Task
Reproduce exactly, and exclusively, the lines from the line containing "US*MT8IM1U22 | $ | 27.49 |" through the final line of the listing below.

Extracted records
.....

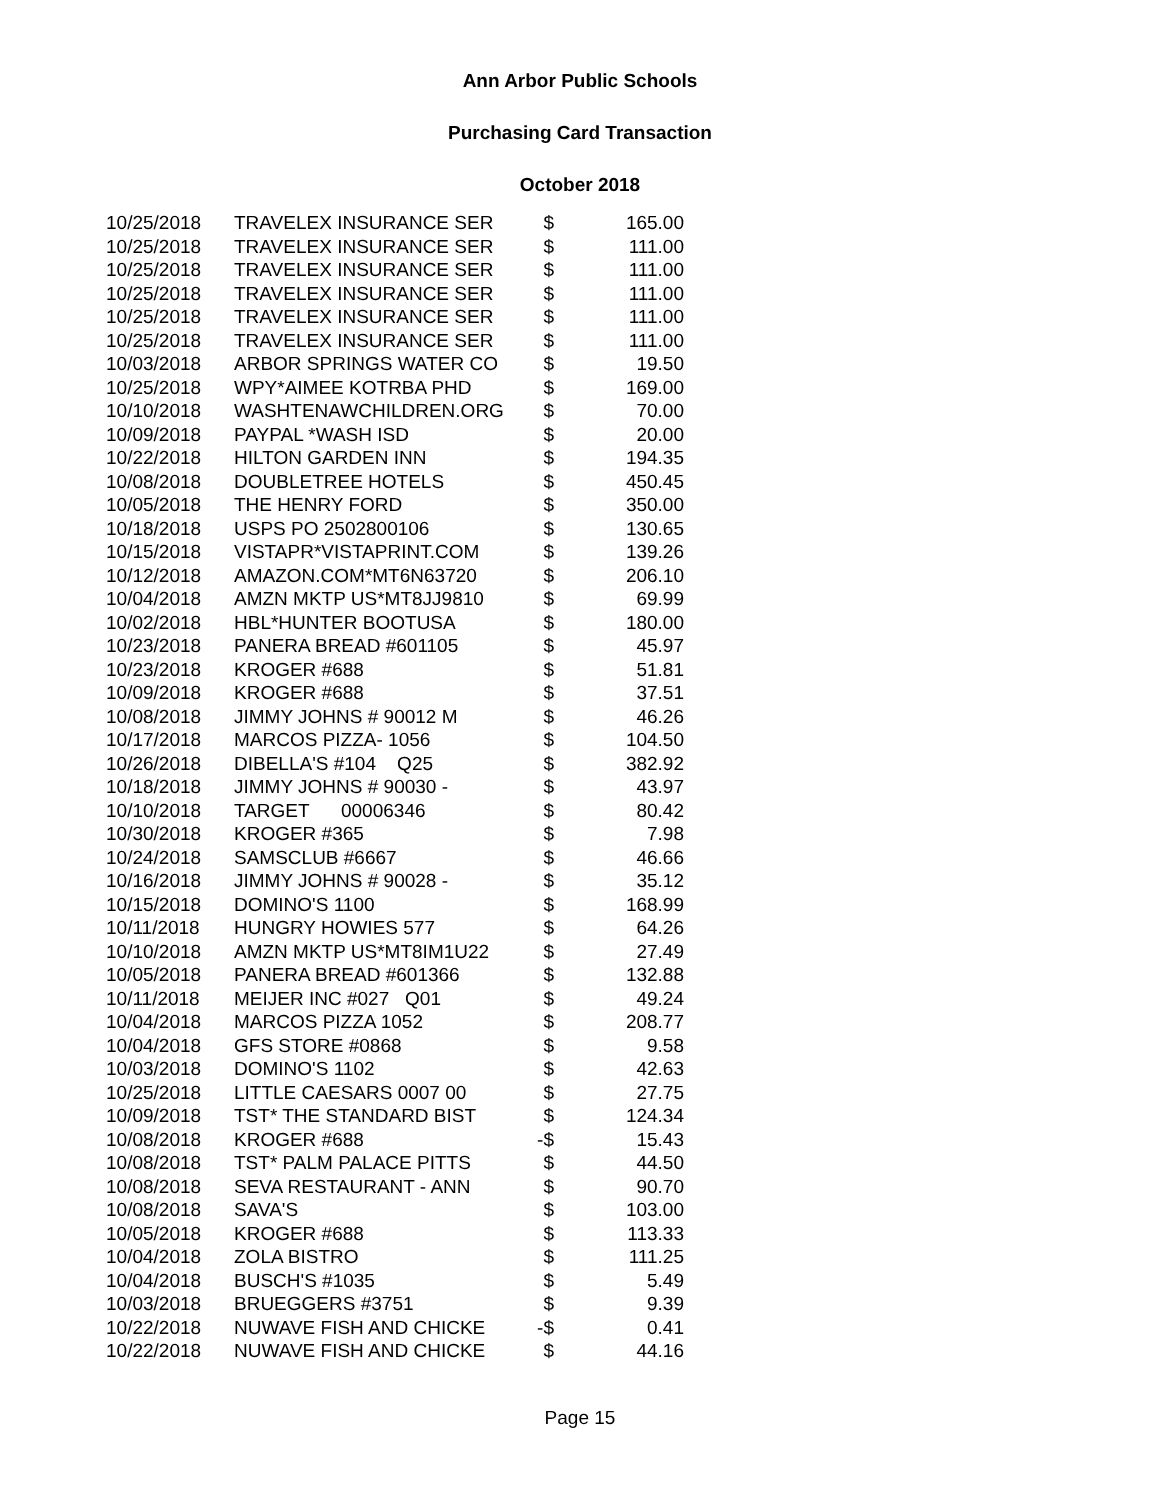Ann Arbor Public Schools
Purchasing Card Transaction
October 2018
| 10/25/2018 | TRAVELEX INSURANCE SER | $ | 165.00 |
| 10/25/2018 | TRAVELEX INSURANCE SER | $ | 111.00 |
| 10/25/2018 | TRAVELEX INSURANCE SER | $ | 111.00 |
| 10/25/2018 | TRAVELEX INSURANCE SER | $ | 111.00 |
| 10/25/2018 | TRAVELEX INSURANCE SER | $ | 111.00 |
| 10/25/2018 | TRAVELEX INSURANCE SER | $ | 111.00 |
| 10/03/2018 | ARBOR SPRINGS WATER CO | $ | 19.50 |
| 10/25/2018 | WPY*AIMEE KOTRBA PHD | $ | 169.00 |
| 10/10/2018 | WASHTENAWCHILDREN.ORG | $ | 70.00 |
| 10/09/2018 | PAYPAL *WASH ISD | $ | 20.00 |
| 10/22/2018 | HILTON GARDEN INN | $ | 194.35 |
| 10/08/2018 | DOUBLETREE HOTELS | $ | 450.45 |
| 10/05/2018 | THE HENRY FORD | $ | 350.00 |
| 10/18/2018 | USPS PO 2502800106 | $ | 130.65 |
| 10/15/2018 | VISTAPR*VISTAPRINT.COM | $ | 139.26 |
| 10/12/2018 | AMAZON.COM*MT6N63720 | $ | 206.10 |
| 10/04/2018 | AMZN MKTP US*MT8JJ9810 | $ | 69.99 |
| 10/02/2018 | HBL*HUNTER BOOTUSA | $ | 180.00 |
| 10/23/2018 | PANERA BREAD #601105 | $ | 45.97 |
| 10/23/2018 | KROGER #688 | $ | 51.81 |
| 10/09/2018 | KROGER #688 | $ | 37.51 |
| 10/08/2018 | JIMMY JOHNS # 90012 M | $ | 46.26 |
| 10/17/2018 | MARCOS PIZZA- 1056 | $ | 104.50 |
| 10/26/2018 | DIBELLA'S #104 Q25 | $ | 382.92 |
| 10/18/2018 | JIMMY JOHNS # 90030 - | $ | 43.97 |
| 10/10/2018 | TARGET 00006346 | $ | 80.42 |
| 10/30/2018 | KROGER #365 | $ | 7.98 |
| 10/24/2018 | SAMSCLUB #6667 | $ | 46.66 |
| 10/16/2018 | JIMMY JOHNS # 90028 - | $ | 35.12 |
| 10/15/2018 | DOMINO'S 1100 | $ | 168.99 |
| 10/11/2018 | HUNGRY HOWIES 577 | $ | 64.26 |
| 10/10/2018 | AMZN MKTP US*MT8IM1U22 | $ | 27.49 |
| 10/05/2018 | PANERA BREAD #601366 | $ | 132.88 |
| 10/11/2018 | MEIJER INC #027 Q01 | $ | 49.24 |
| 10/04/2018 | MARCOS PIZZA 1052 | $ | 208.77 |
| 10/04/2018 | GFS STORE #0868 | $ | 9.58 |
| 10/03/2018 | DOMINO'S 1102 | $ | 42.63 |
| 10/25/2018 | LITTLE CAESARS 0007 00 | $ | 27.75 |
| 10/09/2018 | TST* THE STANDARD BIST | $ | 124.34 |
| 10/08/2018 | KROGER #688 | -$ | 15.43 |
| 10/08/2018 | TST* PALM PALACE PITTS | $ | 44.50 |
| 10/08/2018 | SEVA RESTAURANT - ANN | $ | 90.70 |
| 10/08/2018 | SAVA'S | $ | 103.00 |
| 10/05/2018 | KROGER #688 | $ | 113.33 |
| 10/04/2018 | ZOLA BISTRO | $ | 111.25 |
| 10/04/2018 | BUSCH'S #1035 | $ | 5.49 |
| 10/03/2018 | BRUEGGERS #3751 | $ | 9.39 |
| 10/22/2018 | NUWAVE FISH AND CHICKE | -$ | 0.41 |
| 10/22/2018 | NUWAVE FISH AND CHICKE | $ | 44.16 |
Page 15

.....

Answer section
| 10/10/2018 | AMZN MKTP US*MT8IM1U22 | $ | 27.49 |
| 10/05/2018 | PANERA BREAD #601366 | $ | 132.88 |
| 10/11/2018 | MEIJER INC #027 Q01 | $ | 49.24 |
| 10/04/2018 | MARCOS PIZZA 1052 | $ | 208.77 |
| 10/04/2018 | GFS STORE #0868 | $ | 9.58 |
| 10/03/2018 | DOMINO'S 1102 | $ | 42.63 |
| 10/25/2018 | LITTLE CAESARS 0007 00 | $ | 27.75 |
| 10/09/2018 | TST* THE STANDARD BIST | $ | 124.34 |
| 10/08/2018 | KROGER #688 | -$ | 15.43 |
| 10/08/2018 | TST* PALM PALACE PITTS | $ | 44.50 |
| 10/08/2018 | SEVA RESTAURANT - ANN | $ | 90.70 |
| 10/08/2018 | SAVA'S | $ | 103.00 |
| 10/05/2018 | KROGER #688 | $ | 113.33 |
| 10/04/2018 | ZOLA BISTRO | $ | 111.25 |
| 10/04/2018 | BUSCH'S #1035 | $ | 5.49 |
| 10/03/2018 | BRUEGGERS #3751 | $ | 9.39 |
| 10/22/2018 | NUWAVE FISH AND CHICKE | -$ | 0.41 |
| 10/22/2018 | NUWAVE FISH AND CHICKE | $ | 44.16 |
Page 15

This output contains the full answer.